• _Material for this exercise_:
_ _ _

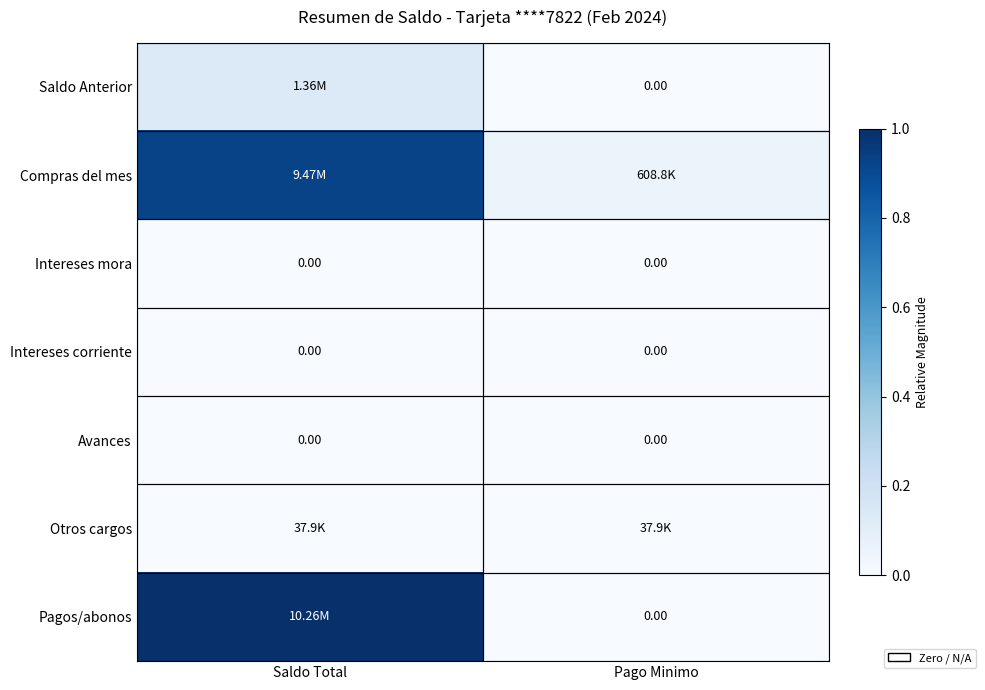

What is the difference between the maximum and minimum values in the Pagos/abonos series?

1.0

_ _ _

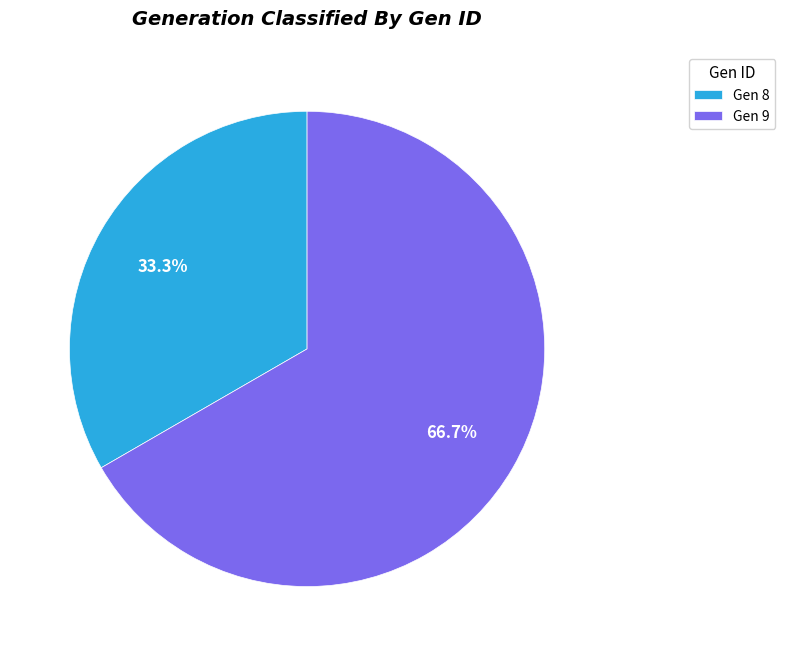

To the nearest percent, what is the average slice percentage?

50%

_ _ _

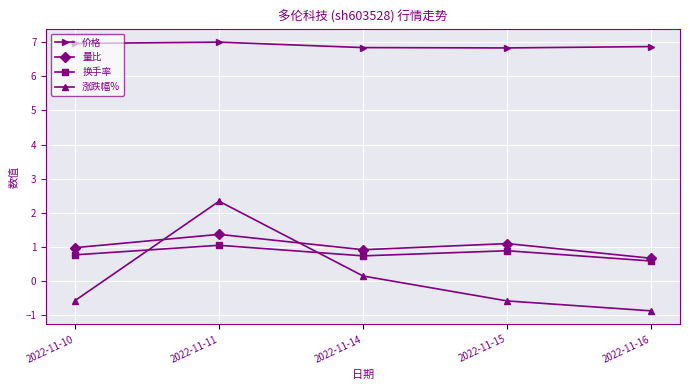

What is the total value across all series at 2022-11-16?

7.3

_ _ _

• _Problem description_:
From the data above, pull out every line that contains the string "series" and copy each one in full.

• _Task output_:
What is the difference between the maximum and minimum values in the Pagos/abonos series?
What is the total value across all series at 2022-11-16?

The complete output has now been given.